(Given information)

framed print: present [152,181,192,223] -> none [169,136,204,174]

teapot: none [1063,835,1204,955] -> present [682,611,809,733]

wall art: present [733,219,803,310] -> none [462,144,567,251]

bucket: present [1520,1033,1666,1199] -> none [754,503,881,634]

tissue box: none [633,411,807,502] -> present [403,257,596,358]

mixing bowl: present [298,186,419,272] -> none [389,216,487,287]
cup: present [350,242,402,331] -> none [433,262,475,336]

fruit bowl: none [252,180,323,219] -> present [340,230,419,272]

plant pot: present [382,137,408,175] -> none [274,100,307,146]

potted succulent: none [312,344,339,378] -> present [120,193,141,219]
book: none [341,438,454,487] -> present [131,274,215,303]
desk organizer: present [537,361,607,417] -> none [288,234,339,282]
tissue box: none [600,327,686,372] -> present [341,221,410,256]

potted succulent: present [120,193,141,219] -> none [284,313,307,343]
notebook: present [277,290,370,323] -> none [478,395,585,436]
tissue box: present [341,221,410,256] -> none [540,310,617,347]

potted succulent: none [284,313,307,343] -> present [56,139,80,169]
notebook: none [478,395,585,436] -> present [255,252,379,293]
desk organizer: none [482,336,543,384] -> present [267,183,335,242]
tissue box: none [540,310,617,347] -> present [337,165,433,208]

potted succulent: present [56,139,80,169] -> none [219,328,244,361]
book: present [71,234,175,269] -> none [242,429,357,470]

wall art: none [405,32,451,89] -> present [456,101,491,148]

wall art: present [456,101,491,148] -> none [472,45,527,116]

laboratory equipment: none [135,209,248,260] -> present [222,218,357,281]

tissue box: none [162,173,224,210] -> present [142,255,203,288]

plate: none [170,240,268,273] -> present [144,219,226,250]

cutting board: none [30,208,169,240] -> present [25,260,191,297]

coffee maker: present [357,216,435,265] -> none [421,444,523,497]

(End Given information)

Work order: From the first entry above to the last, repeat everything exactly.

Your response:
framed print: present [152,181,192,223] -> none [169,136,204,174]

teapot: none [1063,835,1204,955] -> present [682,611,809,733]

wall art: present [733,219,803,310] -> none [462,144,567,251]

bucket: present [1520,1033,1666,1199] -> none [754,503,881,634]

tissue box: none [633,411,807,502] -> present [403,257,596,358]

mixing bowl: present [298,186,419,272] -> none [389,216,487,287]
cup: present [350,242,402,331] -> none [433,262,475,336]

fruit bowl: none [252,180,323,219] -> present [340,230,419,272]

plant pot: present [382,137,408,175] -> none [274,100,307,146]

potted succulent: none [312,344,339,378] -> present [120,193,141,219]
book: none [341,438,454,487] -> present [131,274,215,303]
desk organizer: present [537,361,607,417] -> none [288,234,339,282]
tissue box: none [600,327,686,372] -> present [341,221,410,256]

potted succulent: present [120,193,141,219] -> none [284,313,307,343]
notebook: present [277,290,370,323] -> none [478,395,585,436]
tissue box: present [341,221,410,256] -> none [540,310,617,347]

potted succulent: none [284,313,307,343] -> present [56,139,80,169]
notebook: none [478,395,585,436] -> present [255,252,379,293]
desk organizer: none [482,336,543,384] -> present [267,183,335,242]
tissue box: none [540,310,617,347] -> present [337,165,433,208]

potted succulent: present [56,139,80,169] -> none [219,328,244,361]
book: present [71,234,175,269] -> none [242,429,357,470]

wall art: none [405,32,451,89] -> present [456,101,491,148]

wall art: present [456,101,491,148] -> none [472,45,527,116]

laboratory equipment: none [135,209,248,260] -> present [222,218,357,281]

tissue box: none [162,173,224,210] -> present [142,255,203,288]

plate: none [170,240,268,273] -> present [144,219,226,250]

cutting board: none [30,208,169,240] -> present [25,260,191,297]

coffee maker: present [357,216,435,265] -> none [421,444,523,497]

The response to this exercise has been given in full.